Srnicek & Williams make an interesting observation regarding left-wing protest movements, riots and demonstrations that have occurred throughout the late 20th and early 21st centuries. “For a brief moment, nothing stood between us and the convention centre. We scrambled atop the toppled fence, but for the most part we went no further, as if our intention all along had been simply to replace the state’s chain-link and concrete barrier with a human one of our own making”. This exemplifies the folk political condition the authors describe, focused as it is on the instantaneous affect of the protest or the riot. The event is the locus of political action. A spectacle emerges whether in the WTO protests, the Occupy movement or the George Floyd summer protests where the activity of expression is prised above abstract goals. Ideas of direct democracy or police abolition are made memetic through these symbolic expressions, being extensions of the protest or the riot rather than their cause and effect.
Among right-wing movements and actions these dynamics have gone one step further. The Capitol Hill demonstrators went beyond the fence and the security services, entering the Capitol building and potentiating a face-to-face conflict between legislators and legislated. However the same paralysis overcame these actions too. The most significant events were minor skirmishes, interactions at the pulpit and idiotic figures walking through and stealing things. The confrontation of politicians and the “people” whimpered out as the rioters found neither significant resistance nor significant power. The goals of QAnon and the Stop the Steal protestors quickly found that actual political power was more diffuse and more liminal than the constraints and corridors of Capitol Hill.
Even when the fence is broken and the doors are kicked open the same folk political mechanisms played out. No serious change was either committed to or actioned. No revelations were revealed. This right-wing folk politics was as focused on the affect and the event as left-wing movements, unable to move beyond these initial skirmishes into a wider critique of American governance. Even going outwards toward more extreme movements on the right, such as siege accelerationist groups like Atomwaffen and National Action or militia-type movements like the Boogaloo Bois or the Proud Boys, the same folk political common sense remains as a barrier toward actual political power.

*PROBLEM TO SOLVE*:
Print the passage on folk politics in protest movements above in full, word for word.

*Entries from a dataset*:
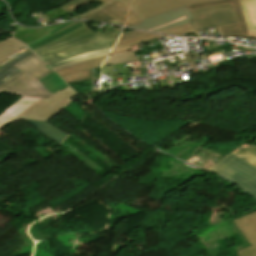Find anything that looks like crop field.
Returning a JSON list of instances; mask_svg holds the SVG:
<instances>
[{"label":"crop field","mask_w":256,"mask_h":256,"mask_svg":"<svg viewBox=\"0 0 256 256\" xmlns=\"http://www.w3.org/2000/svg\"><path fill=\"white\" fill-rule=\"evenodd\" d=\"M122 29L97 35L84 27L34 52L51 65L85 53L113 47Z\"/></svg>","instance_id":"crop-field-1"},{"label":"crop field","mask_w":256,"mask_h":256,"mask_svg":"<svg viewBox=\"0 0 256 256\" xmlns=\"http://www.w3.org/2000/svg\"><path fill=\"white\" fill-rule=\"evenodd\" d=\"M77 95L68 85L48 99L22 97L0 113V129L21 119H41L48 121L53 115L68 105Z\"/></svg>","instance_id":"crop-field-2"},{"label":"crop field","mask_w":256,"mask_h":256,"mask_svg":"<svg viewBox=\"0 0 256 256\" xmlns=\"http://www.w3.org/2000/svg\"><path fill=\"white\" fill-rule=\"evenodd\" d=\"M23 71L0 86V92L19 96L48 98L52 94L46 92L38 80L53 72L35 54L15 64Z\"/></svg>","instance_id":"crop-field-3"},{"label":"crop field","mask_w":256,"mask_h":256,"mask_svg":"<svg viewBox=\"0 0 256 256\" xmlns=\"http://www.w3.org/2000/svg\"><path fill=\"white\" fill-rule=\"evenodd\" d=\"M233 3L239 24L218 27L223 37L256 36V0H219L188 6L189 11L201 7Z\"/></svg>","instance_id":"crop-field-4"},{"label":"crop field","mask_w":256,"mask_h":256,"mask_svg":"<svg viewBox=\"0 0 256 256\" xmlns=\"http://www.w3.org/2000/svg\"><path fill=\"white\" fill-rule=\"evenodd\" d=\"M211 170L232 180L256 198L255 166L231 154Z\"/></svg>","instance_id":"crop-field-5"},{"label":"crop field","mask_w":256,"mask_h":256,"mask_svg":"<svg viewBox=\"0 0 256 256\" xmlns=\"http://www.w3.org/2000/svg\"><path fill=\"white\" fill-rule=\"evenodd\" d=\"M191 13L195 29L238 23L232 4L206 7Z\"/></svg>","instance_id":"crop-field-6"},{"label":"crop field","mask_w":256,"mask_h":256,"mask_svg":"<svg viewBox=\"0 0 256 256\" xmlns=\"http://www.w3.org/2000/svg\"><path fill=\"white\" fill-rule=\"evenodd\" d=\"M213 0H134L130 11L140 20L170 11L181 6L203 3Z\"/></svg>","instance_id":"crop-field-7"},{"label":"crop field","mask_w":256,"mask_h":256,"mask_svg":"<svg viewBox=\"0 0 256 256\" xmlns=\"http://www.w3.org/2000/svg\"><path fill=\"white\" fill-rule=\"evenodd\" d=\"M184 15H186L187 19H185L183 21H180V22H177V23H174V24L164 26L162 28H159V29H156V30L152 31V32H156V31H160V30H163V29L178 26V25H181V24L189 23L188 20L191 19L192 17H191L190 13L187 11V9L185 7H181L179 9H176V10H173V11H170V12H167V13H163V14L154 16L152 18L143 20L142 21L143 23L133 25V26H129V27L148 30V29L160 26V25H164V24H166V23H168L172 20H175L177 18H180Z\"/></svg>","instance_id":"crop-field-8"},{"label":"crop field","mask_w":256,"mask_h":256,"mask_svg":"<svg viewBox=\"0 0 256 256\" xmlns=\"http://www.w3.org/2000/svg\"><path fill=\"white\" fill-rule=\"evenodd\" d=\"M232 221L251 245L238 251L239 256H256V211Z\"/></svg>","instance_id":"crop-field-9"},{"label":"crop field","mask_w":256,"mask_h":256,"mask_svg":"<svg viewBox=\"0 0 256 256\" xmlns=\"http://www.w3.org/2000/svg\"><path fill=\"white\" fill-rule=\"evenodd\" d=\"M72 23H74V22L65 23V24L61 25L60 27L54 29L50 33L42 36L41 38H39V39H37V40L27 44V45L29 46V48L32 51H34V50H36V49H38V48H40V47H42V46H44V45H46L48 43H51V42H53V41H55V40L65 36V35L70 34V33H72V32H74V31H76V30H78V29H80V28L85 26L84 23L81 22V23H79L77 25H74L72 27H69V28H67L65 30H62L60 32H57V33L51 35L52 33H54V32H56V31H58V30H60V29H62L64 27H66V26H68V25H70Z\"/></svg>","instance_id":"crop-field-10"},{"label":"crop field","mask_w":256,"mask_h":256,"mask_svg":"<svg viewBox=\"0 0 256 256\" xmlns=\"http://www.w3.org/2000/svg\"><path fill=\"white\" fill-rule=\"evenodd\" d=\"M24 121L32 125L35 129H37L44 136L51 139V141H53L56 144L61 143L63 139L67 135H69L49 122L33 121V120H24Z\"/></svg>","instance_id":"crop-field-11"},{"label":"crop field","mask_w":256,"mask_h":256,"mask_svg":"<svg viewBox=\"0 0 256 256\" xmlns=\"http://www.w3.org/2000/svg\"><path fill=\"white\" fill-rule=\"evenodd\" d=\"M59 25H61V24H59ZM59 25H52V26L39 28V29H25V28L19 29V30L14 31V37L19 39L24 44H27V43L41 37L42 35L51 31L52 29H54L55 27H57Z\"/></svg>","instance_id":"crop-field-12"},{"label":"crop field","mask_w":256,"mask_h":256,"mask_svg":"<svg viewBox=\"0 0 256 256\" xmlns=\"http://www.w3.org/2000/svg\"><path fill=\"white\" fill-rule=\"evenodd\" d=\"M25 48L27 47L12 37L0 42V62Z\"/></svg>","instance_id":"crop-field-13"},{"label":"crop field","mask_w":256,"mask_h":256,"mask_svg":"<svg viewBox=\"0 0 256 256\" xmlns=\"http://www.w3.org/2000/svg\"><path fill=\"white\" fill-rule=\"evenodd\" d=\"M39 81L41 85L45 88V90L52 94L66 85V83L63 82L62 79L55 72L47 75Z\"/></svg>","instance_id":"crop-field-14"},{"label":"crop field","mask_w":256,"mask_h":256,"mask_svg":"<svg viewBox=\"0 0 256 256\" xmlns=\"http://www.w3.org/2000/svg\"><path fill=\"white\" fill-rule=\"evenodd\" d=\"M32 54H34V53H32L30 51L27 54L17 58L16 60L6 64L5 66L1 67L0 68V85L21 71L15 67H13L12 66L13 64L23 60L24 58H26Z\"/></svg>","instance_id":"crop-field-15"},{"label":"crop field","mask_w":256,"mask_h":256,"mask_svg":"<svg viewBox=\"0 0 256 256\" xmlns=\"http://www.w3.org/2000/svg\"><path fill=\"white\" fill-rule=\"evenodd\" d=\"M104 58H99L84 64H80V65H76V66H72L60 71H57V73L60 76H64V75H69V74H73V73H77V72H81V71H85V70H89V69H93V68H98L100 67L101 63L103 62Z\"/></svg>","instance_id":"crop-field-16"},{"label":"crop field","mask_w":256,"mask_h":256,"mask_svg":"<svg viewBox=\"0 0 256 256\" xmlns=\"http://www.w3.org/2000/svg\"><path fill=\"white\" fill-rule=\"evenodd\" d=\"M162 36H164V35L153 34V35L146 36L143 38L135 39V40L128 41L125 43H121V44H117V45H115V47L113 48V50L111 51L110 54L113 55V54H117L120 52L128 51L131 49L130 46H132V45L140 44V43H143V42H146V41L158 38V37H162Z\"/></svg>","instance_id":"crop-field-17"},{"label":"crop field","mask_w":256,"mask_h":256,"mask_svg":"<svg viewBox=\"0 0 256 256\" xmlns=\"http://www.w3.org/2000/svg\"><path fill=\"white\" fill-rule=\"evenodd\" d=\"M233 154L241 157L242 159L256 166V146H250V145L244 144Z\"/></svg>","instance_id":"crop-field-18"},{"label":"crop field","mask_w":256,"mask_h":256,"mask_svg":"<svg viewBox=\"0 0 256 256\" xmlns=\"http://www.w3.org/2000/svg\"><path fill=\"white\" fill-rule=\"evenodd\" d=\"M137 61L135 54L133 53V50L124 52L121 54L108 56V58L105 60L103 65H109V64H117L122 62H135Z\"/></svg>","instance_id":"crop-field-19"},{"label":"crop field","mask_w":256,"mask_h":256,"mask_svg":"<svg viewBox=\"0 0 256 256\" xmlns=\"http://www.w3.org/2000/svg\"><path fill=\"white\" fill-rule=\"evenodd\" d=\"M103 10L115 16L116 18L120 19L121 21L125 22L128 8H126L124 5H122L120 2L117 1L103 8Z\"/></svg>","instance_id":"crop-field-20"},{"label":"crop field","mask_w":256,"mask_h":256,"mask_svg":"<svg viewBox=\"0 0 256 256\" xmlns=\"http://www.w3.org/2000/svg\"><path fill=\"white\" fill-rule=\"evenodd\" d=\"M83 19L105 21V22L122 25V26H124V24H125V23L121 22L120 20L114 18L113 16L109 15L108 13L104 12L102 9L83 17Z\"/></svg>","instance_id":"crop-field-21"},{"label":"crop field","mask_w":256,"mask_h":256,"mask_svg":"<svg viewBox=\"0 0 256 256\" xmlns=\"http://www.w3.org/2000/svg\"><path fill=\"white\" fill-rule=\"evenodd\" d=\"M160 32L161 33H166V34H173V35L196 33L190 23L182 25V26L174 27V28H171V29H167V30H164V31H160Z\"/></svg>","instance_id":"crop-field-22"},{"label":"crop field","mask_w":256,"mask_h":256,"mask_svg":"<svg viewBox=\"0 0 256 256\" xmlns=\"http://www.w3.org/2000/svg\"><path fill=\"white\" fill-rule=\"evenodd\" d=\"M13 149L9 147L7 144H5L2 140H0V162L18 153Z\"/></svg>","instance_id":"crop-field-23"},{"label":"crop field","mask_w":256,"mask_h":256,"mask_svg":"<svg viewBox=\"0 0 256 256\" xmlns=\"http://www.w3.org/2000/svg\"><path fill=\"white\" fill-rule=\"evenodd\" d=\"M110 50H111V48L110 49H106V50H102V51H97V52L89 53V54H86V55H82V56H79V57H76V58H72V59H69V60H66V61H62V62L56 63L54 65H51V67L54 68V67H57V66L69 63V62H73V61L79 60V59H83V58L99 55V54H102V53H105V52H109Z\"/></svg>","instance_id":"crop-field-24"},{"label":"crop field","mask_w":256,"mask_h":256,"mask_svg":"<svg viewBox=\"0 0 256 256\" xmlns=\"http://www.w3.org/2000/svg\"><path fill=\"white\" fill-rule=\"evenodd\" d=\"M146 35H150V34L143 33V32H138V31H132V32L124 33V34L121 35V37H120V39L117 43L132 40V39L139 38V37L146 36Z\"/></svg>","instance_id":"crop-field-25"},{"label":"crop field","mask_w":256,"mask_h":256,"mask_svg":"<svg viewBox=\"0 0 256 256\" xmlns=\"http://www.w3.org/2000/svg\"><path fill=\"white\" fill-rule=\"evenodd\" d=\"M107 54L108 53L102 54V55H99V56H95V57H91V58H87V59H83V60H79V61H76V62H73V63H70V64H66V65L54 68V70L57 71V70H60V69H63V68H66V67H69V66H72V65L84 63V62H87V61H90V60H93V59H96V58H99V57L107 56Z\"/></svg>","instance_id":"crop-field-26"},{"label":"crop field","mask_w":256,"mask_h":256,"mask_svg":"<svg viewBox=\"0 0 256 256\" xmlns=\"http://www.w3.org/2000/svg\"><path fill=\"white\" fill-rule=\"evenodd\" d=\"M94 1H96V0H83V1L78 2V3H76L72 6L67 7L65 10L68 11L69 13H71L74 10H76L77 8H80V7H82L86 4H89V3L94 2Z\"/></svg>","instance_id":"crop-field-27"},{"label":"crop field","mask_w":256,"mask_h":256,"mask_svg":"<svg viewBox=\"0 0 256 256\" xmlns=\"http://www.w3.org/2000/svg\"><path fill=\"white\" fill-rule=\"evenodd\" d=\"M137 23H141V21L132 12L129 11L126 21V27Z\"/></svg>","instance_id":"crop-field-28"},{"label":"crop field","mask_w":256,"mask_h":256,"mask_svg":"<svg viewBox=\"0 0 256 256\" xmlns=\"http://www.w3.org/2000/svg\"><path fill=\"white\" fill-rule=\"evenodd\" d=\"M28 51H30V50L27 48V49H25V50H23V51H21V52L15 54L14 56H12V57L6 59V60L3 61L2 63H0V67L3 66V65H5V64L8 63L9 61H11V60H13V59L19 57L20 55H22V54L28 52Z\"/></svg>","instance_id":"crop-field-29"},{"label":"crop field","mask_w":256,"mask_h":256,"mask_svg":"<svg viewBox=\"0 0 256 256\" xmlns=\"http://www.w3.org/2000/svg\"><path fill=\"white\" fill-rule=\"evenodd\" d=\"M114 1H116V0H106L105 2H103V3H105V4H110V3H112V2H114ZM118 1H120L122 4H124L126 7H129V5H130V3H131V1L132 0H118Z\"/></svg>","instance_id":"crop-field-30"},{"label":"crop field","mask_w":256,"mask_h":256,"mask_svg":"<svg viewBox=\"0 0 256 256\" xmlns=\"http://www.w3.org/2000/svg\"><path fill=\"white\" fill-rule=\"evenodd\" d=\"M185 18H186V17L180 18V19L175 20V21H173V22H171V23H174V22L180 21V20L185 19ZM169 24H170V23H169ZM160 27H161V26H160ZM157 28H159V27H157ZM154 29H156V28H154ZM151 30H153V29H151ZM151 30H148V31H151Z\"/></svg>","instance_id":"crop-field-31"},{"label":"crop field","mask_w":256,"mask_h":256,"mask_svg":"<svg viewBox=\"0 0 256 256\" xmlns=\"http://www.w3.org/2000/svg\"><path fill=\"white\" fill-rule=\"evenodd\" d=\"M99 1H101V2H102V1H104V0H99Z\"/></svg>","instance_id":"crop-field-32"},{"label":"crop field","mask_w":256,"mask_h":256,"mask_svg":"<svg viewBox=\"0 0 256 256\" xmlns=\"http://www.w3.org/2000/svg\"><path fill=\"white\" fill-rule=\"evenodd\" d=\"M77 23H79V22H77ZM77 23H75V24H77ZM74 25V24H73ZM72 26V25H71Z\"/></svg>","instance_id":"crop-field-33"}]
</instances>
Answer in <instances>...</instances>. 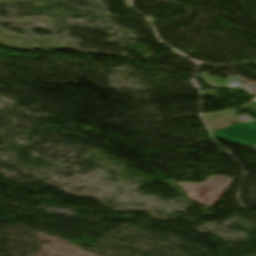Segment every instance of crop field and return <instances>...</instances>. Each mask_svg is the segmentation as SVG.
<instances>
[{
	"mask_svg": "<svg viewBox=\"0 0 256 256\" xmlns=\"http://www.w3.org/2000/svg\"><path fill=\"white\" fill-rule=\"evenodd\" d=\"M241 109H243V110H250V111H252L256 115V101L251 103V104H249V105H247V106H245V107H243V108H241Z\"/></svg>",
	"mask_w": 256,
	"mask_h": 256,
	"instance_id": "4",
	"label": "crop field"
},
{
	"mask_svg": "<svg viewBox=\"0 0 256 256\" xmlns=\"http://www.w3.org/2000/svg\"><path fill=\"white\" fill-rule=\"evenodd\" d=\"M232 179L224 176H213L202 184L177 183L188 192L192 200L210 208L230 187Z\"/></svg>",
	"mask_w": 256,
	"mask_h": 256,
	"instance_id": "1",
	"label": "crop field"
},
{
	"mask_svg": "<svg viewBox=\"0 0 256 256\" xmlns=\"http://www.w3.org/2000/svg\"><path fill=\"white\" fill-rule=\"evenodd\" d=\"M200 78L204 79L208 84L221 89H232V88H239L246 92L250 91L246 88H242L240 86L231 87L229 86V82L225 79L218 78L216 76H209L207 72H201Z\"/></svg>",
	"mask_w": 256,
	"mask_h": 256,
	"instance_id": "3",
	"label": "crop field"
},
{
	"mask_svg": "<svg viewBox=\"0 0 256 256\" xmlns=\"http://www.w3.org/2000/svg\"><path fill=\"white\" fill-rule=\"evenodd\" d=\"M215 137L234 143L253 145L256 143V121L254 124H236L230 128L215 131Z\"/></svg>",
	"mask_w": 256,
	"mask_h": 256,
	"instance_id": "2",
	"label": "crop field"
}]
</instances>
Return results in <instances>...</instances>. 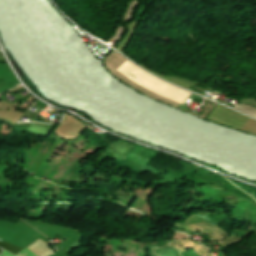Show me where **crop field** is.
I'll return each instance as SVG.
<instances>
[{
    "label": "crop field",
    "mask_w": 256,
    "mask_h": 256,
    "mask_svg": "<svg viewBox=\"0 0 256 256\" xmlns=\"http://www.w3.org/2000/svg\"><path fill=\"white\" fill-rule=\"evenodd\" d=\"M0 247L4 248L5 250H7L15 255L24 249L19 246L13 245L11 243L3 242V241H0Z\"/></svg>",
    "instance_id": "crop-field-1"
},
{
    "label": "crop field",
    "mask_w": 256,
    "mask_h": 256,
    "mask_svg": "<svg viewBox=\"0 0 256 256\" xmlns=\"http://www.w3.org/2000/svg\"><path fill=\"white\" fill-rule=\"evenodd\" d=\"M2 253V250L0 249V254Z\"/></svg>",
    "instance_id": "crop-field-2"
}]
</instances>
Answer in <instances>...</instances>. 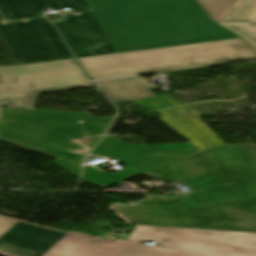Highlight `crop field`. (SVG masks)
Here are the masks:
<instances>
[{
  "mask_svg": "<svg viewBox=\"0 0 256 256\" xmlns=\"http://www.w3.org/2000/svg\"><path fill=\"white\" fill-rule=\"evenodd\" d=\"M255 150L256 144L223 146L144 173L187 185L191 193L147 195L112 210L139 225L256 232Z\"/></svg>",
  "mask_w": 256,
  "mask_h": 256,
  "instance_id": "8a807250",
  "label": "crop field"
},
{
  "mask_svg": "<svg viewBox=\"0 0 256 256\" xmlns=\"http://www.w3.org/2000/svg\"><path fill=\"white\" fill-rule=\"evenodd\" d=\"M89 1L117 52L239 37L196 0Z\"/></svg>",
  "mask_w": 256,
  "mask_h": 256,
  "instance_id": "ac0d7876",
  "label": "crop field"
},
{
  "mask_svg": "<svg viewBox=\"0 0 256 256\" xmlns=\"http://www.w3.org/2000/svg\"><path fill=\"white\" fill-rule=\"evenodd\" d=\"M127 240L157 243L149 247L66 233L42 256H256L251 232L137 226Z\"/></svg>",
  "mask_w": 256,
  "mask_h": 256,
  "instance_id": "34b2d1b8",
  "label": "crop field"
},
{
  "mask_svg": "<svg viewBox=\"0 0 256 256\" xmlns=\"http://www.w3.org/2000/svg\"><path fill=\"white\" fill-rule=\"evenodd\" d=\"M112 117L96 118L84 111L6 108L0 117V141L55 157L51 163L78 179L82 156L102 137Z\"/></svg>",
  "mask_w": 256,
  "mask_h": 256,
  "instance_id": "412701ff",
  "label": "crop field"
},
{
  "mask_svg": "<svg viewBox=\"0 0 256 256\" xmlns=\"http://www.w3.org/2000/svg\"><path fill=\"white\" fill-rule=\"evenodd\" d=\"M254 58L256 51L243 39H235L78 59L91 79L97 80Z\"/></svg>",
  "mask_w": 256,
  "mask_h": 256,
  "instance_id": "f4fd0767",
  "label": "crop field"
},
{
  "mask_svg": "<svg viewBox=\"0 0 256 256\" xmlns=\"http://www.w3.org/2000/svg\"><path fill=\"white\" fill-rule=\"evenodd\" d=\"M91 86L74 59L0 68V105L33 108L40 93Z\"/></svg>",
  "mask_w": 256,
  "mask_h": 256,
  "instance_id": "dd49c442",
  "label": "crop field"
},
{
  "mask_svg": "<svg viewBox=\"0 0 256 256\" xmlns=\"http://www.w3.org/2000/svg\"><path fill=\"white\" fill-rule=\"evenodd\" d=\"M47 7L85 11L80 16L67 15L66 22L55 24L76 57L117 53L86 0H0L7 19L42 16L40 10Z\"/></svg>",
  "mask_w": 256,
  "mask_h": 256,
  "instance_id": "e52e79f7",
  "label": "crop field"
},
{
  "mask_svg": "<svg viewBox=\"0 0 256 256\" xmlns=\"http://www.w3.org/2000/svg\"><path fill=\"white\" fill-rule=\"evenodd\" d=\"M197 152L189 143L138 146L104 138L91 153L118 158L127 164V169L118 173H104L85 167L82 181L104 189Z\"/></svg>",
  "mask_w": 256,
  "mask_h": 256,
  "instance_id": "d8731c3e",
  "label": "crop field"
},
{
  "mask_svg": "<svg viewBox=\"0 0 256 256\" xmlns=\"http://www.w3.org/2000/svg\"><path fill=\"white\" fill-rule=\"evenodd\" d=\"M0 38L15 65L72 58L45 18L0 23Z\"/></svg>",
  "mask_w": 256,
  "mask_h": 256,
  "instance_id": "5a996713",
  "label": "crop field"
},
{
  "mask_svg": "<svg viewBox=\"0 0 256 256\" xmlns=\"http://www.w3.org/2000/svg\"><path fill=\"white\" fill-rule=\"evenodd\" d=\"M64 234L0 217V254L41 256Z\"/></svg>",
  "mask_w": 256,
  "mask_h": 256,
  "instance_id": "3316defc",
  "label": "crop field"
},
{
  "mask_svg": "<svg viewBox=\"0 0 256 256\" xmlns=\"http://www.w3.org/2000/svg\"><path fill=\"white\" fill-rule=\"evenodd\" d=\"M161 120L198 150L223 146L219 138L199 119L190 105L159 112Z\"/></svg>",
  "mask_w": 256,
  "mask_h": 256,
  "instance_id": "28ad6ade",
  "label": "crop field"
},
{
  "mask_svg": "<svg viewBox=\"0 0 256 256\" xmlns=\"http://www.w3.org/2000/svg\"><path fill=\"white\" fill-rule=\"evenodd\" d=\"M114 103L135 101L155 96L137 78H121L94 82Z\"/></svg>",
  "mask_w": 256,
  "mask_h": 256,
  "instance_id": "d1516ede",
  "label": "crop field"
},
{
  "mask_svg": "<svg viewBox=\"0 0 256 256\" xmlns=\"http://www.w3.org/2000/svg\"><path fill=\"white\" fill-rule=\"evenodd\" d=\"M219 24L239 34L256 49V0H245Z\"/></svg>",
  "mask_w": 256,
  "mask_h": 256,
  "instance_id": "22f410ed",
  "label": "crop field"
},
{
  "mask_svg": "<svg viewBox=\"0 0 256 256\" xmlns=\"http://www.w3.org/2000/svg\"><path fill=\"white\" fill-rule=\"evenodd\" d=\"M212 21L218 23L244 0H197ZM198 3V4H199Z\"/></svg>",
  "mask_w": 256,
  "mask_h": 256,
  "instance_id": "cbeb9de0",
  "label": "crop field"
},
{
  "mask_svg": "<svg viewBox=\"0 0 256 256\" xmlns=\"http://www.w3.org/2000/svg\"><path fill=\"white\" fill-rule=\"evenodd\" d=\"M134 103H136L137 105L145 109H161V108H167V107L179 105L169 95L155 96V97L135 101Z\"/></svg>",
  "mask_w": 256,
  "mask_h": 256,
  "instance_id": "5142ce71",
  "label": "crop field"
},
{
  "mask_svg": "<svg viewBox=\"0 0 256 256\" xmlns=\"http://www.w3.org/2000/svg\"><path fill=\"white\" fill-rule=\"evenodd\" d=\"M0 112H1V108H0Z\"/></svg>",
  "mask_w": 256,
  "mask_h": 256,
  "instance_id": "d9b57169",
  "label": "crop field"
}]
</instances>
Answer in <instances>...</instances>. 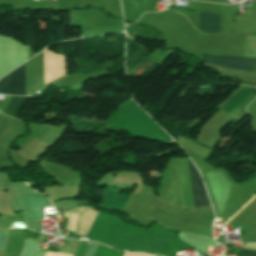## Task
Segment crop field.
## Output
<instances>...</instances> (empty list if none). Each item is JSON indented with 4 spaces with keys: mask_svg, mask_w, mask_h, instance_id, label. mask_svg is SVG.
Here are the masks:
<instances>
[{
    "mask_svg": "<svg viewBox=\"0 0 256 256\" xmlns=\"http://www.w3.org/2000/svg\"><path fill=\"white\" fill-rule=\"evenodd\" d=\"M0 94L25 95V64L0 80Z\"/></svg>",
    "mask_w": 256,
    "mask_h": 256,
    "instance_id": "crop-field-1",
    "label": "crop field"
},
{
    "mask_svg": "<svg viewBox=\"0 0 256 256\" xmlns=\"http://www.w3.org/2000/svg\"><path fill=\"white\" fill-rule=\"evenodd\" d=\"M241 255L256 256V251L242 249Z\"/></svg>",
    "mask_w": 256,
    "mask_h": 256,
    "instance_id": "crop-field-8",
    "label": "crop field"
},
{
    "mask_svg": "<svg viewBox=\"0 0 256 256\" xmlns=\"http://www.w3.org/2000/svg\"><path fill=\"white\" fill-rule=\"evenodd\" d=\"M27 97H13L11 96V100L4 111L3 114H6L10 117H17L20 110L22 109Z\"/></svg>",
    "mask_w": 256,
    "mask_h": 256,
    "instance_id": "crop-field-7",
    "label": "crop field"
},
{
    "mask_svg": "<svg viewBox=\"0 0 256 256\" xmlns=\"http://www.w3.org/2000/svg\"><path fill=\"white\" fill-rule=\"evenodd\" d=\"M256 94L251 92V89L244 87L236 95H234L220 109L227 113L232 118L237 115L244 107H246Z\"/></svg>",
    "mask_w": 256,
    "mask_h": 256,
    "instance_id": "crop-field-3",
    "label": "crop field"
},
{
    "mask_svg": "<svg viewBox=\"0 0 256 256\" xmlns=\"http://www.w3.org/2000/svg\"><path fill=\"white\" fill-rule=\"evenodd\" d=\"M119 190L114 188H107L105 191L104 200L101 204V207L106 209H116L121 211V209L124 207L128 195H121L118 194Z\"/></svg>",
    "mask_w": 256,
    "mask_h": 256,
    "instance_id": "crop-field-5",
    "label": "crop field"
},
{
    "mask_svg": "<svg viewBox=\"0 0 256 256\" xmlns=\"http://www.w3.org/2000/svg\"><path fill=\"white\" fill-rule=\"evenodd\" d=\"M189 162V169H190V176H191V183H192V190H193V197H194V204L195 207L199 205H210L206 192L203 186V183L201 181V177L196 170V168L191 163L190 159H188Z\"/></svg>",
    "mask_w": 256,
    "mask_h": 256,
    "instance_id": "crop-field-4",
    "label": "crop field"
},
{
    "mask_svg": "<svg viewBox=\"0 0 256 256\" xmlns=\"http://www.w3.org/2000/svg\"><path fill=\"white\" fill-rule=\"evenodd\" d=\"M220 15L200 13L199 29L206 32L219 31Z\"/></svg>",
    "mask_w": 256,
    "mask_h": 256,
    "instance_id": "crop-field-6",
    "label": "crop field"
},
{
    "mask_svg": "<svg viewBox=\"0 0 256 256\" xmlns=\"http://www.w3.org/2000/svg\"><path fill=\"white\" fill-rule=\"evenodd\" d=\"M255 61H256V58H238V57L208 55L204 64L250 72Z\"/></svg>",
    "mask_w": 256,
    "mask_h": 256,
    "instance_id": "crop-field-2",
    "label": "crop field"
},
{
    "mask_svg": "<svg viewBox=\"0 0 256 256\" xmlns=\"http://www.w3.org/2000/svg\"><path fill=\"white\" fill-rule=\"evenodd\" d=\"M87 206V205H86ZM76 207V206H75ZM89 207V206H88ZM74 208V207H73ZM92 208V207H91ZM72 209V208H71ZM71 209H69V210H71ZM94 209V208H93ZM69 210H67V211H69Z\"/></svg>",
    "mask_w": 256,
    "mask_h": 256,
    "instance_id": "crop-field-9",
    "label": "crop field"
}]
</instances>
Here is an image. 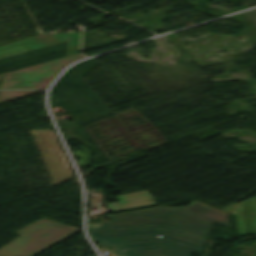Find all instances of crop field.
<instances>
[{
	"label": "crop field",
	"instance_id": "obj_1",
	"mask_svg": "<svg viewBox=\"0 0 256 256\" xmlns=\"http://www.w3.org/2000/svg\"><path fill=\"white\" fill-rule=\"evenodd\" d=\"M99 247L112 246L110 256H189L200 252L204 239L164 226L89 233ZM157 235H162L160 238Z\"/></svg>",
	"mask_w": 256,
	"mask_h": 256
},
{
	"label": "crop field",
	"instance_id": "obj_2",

*COMPLETED EXERCISE*:
Srnicek & Williams make an interesting observation regarding left-wing protest movements, riots and demonstrations that have occurred throughout the late 20th and early 21st centuries. “For a brief moment, nothing stood between us and the convention centre. We scrambled atop the toppled fence, but for the most part we went no further, as if our intention all along had been simply to replace the state’s chain-link and concrete barrier with a human one of our own making”. This exemplifies the folk political condition the authors describe, focused as it is on the instantaneous affect of the protest or the riot. The event is the locus of political action. A spectacle emerges whether in the WTO protests, the Occupy movement or the George Floyd summer protests where the activity of expression is prised above abstract goals. Ideas of direct democracy or police abolition are made memetic through these symbolic expressions, being extensions of the protest or the riot rather than their cause and effect.
Among right-wing movements and actions these dynamics have gone one step further. The Capitol Hill demonstrators went beyond the fence and the security services, entering the Capitol building and potentiating a face-to-face conflict between legislators and legislated. However the same paralysis overcame these actions too. The most significant events were minor skirmishes, interactions at the pulpit and idiotic figures walking through and stealing things. The confrontation of politicians and the “people” whimpered out as the rioters found neither significant resistance nor significant power. The goals of QAnon and the Stop the Steal protestors quickly found that actual political power was more diffuse and more liminal than the constraints and corridors of Capitol Hill.
Even when the fence is broken and the doors are kicked open the same folk political mechanisms played out. No serious change was either committed to or actioned. No revelations were revealed. This right-wing folk politics was as focused on the affect and the event as left-wing movements, unable to move beyond these initial skirmishes into a wider critique of American governance. Even going outwards toward more extreme movements on the right, such as siege accelerationist groups like Atomwaffen and National Action or militia-type movements like the Boogaloo Bois or the Proud Boys, the same folk political common sense remains as a barrier toward actual political power.